══ DATA SEGMENT ══

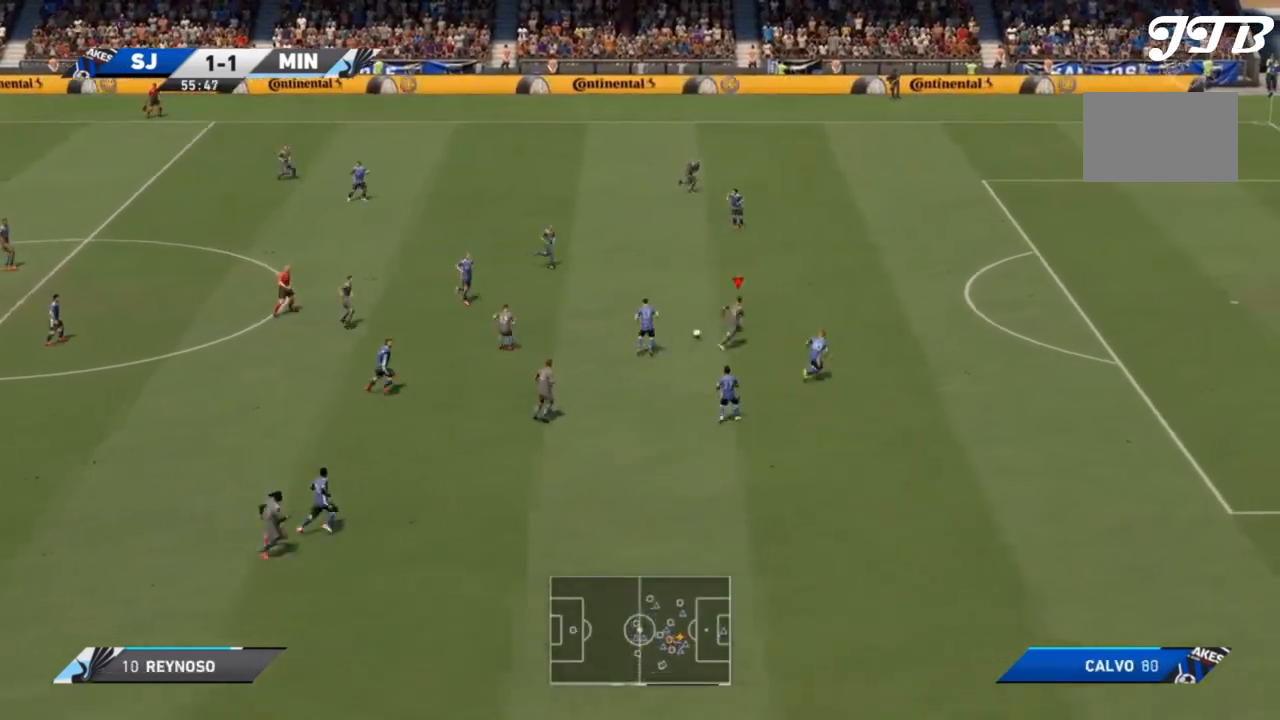
{"dt_ms": 500, "buttons": ["R2"], "left_stick": "right", "right_stick": "center", "events": []}
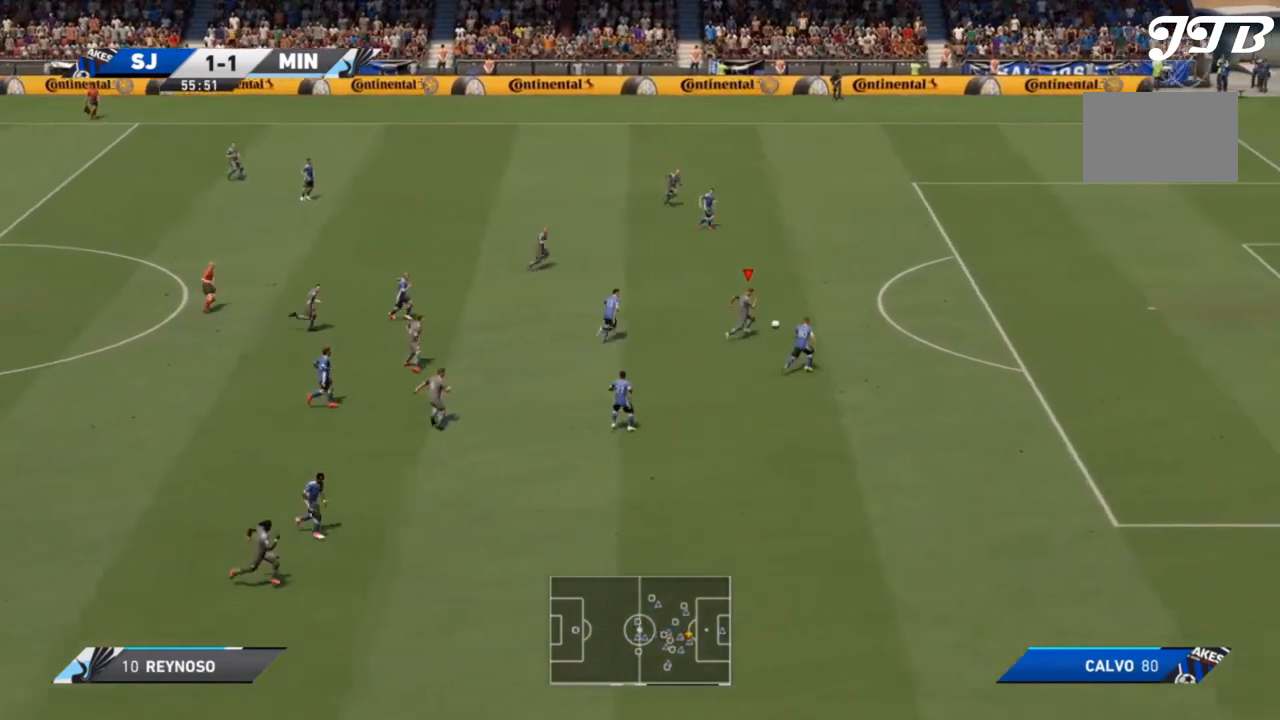
{"dt_ms": 500, "buttons": ["R2"], "left_stick": "right", "right_stick": "center", "events": []}
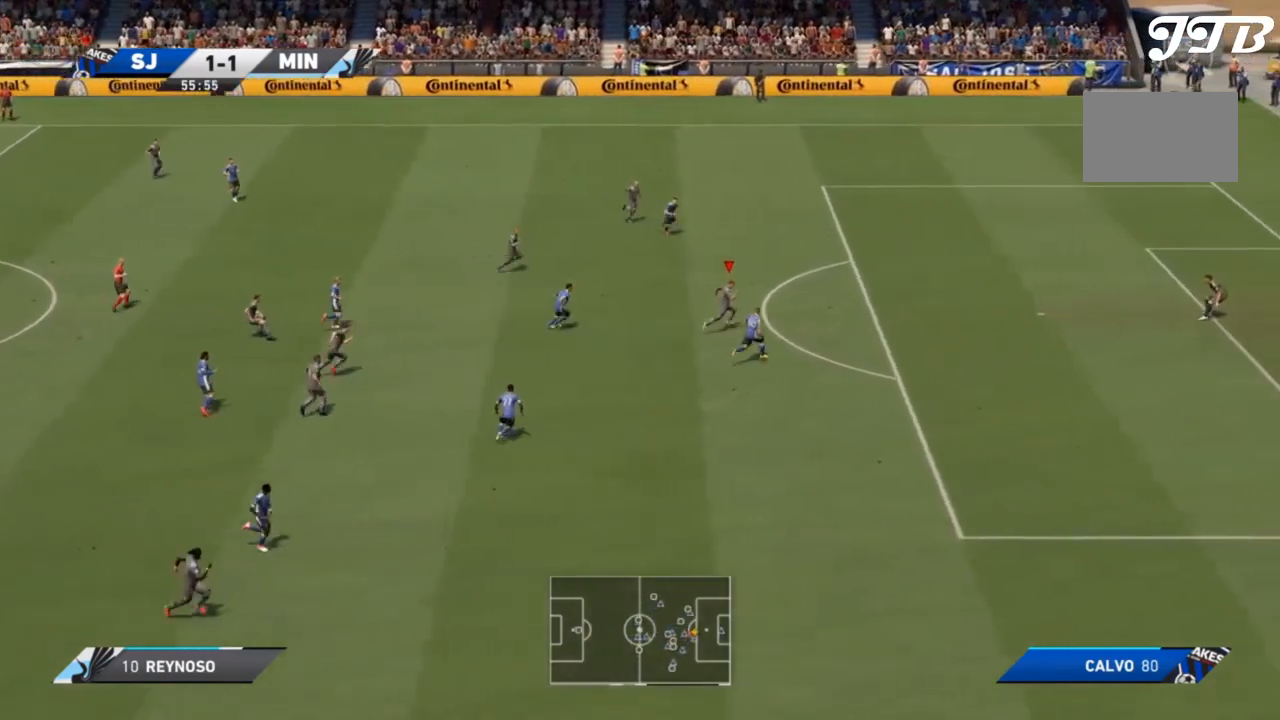
{"dt_ms": 500, "buttons": ["R2"], "left_stick": "right", "right_stick": "center", "events": []}
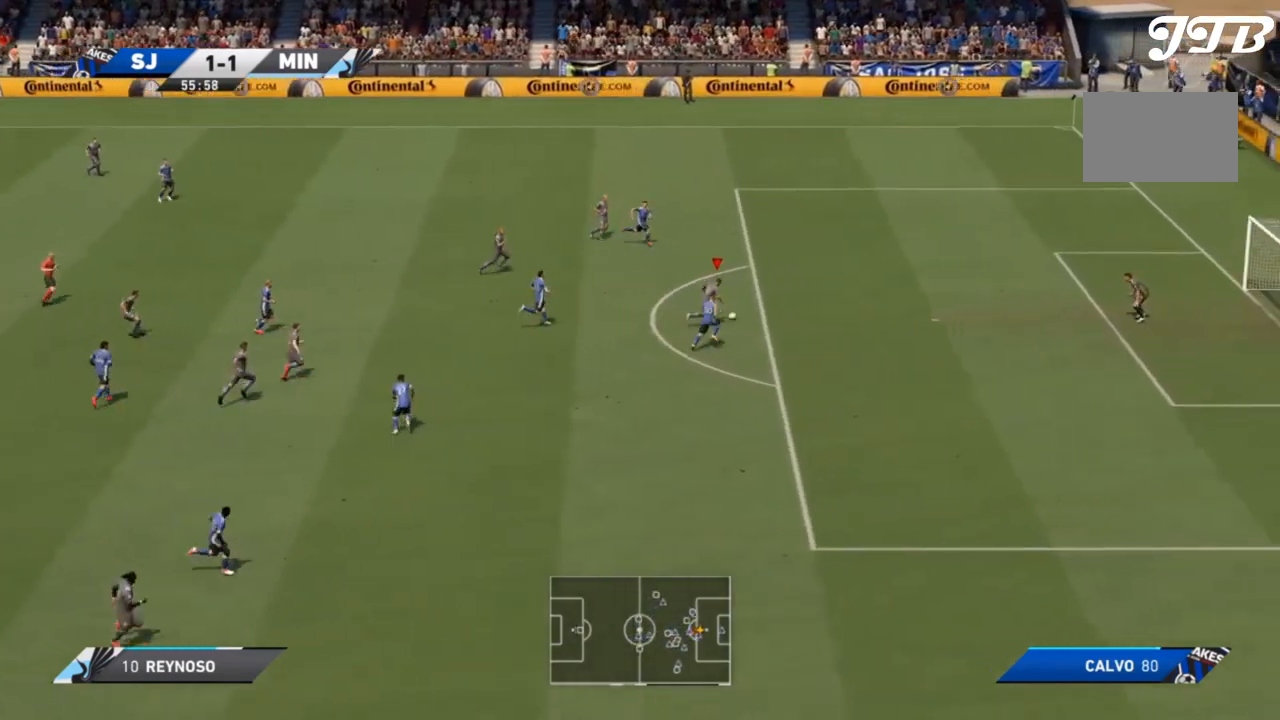
{"dt_ms": 1000, "buttons": [], "left_stick": "down-right", "right_stick": "center", "events": [[233, "R2", "up"], [367, "CIRCLE", "down"], [567, "CIRCLE", "up"], [867, "left_stick", "down-right"]]}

═══

Make an exact copy of the data, leaving its pictures out.

### [EXERCISE OUTPUT]
{"dt_ms": 500, "buttons": ["R2"], "left_stick": "right", "right_stick": "center", "events": []}
{"dt_ms": 500, "buttons": ["R2"], "left_stick": "right", "right_stick": "center", "events": []}
{"dt_ms": 500, "buttons": ["R2"], "left_stick": "right", "right_stick": "center", "events": []}
{"dt_ms": 1000, "buttons": [], "left_stick": "down-right", "right_stick": "center", "events": [[233, "R2", "up"], [367, "CIRCLE", "down"], [567, "CIRCLE", "up"], [867, "left_stick", "down-right"]]}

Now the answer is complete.